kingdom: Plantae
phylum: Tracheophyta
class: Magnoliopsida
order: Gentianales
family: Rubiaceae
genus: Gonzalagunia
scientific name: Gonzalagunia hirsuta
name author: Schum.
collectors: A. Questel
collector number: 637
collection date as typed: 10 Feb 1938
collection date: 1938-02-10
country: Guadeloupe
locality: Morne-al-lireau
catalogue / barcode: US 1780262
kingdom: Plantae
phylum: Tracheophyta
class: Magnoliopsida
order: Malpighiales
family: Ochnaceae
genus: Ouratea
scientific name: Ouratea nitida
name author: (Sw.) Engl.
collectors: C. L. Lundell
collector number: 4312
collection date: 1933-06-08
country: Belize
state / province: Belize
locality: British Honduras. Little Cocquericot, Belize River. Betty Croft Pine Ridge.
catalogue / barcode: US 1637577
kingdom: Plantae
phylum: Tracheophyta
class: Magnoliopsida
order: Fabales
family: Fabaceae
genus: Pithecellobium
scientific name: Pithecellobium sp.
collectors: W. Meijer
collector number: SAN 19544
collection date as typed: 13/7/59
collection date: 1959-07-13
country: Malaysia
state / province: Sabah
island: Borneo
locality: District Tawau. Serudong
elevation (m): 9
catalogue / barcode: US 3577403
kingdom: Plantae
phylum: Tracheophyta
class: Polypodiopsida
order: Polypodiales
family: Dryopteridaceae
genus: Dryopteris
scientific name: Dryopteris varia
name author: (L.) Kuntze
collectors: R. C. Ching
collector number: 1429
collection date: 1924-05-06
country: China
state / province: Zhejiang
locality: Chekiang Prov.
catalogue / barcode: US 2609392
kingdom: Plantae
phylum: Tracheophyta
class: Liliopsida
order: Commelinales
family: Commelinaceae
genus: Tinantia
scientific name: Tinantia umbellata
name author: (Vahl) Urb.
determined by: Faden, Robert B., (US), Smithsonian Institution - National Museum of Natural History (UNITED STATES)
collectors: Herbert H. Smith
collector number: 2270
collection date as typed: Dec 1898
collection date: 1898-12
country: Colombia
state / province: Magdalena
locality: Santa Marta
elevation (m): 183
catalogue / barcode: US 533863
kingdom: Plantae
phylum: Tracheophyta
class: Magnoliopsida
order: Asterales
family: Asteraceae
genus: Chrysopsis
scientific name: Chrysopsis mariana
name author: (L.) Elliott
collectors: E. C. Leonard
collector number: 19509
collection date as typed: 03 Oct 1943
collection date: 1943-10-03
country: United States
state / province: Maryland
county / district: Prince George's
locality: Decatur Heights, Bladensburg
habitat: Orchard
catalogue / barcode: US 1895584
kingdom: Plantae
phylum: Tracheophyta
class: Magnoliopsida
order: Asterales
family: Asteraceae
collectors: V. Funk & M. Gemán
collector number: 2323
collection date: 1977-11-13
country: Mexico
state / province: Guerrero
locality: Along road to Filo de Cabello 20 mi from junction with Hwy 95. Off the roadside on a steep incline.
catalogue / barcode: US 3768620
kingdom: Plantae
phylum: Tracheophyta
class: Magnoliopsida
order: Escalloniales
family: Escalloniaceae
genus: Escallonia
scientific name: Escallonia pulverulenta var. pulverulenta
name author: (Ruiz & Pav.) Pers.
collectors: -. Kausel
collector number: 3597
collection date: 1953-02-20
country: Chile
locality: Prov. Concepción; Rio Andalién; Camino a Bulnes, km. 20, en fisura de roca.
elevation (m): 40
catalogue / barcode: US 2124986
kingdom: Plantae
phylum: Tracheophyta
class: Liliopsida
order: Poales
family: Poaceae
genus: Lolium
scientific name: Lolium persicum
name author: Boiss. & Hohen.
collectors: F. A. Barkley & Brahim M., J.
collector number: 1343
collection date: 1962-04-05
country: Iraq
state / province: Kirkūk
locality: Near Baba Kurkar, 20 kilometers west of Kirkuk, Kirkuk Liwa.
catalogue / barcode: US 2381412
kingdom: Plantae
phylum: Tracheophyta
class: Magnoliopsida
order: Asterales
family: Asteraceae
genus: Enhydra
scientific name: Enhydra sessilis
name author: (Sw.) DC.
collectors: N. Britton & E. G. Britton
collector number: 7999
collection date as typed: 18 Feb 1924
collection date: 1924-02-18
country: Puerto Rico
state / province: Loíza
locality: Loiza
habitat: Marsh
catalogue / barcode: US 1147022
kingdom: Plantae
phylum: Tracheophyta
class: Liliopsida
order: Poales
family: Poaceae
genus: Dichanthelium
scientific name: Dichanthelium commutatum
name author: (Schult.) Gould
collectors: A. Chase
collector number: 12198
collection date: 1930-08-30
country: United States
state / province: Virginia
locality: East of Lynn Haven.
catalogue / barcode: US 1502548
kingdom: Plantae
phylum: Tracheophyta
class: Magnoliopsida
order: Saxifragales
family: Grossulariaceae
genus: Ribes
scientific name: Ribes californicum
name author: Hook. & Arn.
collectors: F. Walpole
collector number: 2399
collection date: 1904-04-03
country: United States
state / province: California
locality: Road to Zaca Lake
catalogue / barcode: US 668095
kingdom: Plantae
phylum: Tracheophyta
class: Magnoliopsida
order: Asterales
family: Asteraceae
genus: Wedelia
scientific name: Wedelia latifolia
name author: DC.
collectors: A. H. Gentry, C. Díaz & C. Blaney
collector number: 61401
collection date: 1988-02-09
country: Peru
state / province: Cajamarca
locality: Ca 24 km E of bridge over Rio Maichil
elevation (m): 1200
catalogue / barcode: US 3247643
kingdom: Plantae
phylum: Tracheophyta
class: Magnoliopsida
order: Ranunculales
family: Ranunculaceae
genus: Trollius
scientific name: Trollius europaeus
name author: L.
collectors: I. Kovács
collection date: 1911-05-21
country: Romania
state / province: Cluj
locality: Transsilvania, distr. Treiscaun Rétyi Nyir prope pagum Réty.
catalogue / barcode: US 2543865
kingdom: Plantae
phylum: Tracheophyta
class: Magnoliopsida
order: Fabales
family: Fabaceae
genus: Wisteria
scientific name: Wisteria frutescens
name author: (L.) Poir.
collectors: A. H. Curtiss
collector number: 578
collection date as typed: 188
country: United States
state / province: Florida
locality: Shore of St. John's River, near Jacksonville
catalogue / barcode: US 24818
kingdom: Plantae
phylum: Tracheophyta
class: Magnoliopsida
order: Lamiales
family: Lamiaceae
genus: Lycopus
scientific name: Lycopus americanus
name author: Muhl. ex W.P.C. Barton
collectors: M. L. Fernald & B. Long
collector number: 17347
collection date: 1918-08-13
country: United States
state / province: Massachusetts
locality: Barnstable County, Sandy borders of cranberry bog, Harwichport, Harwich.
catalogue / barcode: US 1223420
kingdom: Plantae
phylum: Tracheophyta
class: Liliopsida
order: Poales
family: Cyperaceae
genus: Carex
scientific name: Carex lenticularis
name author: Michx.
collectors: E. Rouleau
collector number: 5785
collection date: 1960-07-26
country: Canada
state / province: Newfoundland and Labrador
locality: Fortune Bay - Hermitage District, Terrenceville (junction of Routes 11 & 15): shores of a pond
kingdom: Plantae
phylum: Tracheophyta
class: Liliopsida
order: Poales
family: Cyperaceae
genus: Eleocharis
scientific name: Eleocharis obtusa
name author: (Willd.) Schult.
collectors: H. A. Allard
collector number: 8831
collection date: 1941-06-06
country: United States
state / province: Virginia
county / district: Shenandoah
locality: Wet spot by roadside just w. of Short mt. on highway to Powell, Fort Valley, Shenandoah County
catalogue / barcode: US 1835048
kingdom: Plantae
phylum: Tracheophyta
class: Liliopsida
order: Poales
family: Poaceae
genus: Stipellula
* * * * * * *
Requirement
Copy the stretch of the material above from the line containing "scientific name: Enhydra sessilis" through the line containing "collection date: 1904-04-03", with both of those lines included, and leave every line unchanged.

Reply
scientific name: Enhydra sessilis
name author: (Sw.) DC.
collectors: N. Britton & E. G. Britton
collector number: 7999
collection date as typed: 18 Feb 1924
collection date: 1924-02-18
country: Puerto Rico
state / province: Loíza
locality: Loiza
habitat: Marsh
catalogue / barcode: US 1147022
kingdom: Plantae
phylum: Tracheophyta
class: Liliopsida
order: Poales
family: Poaceae
genus: Dichanthelium
scientific name: Dichanthelium commutatum
name author: (Schult.) Gould
collectors: A. Chase
collector number: 12198
collection date: 1930-08-30
country: United States
state / province: Virginia
locality: East of Lynn Haven.
catalogue / barcode: US 1502548
kingdom: Plantae
phylum: Tracheophyta
class: Magnoliopsida
order: Saxifragales
family: Grossulariaceae
genus: Ribes
scientific name: Ribes californicum
name author: Hook. & Arn.
collectors: F. Walpole
collector number: 2399
collection date: 1904-04-03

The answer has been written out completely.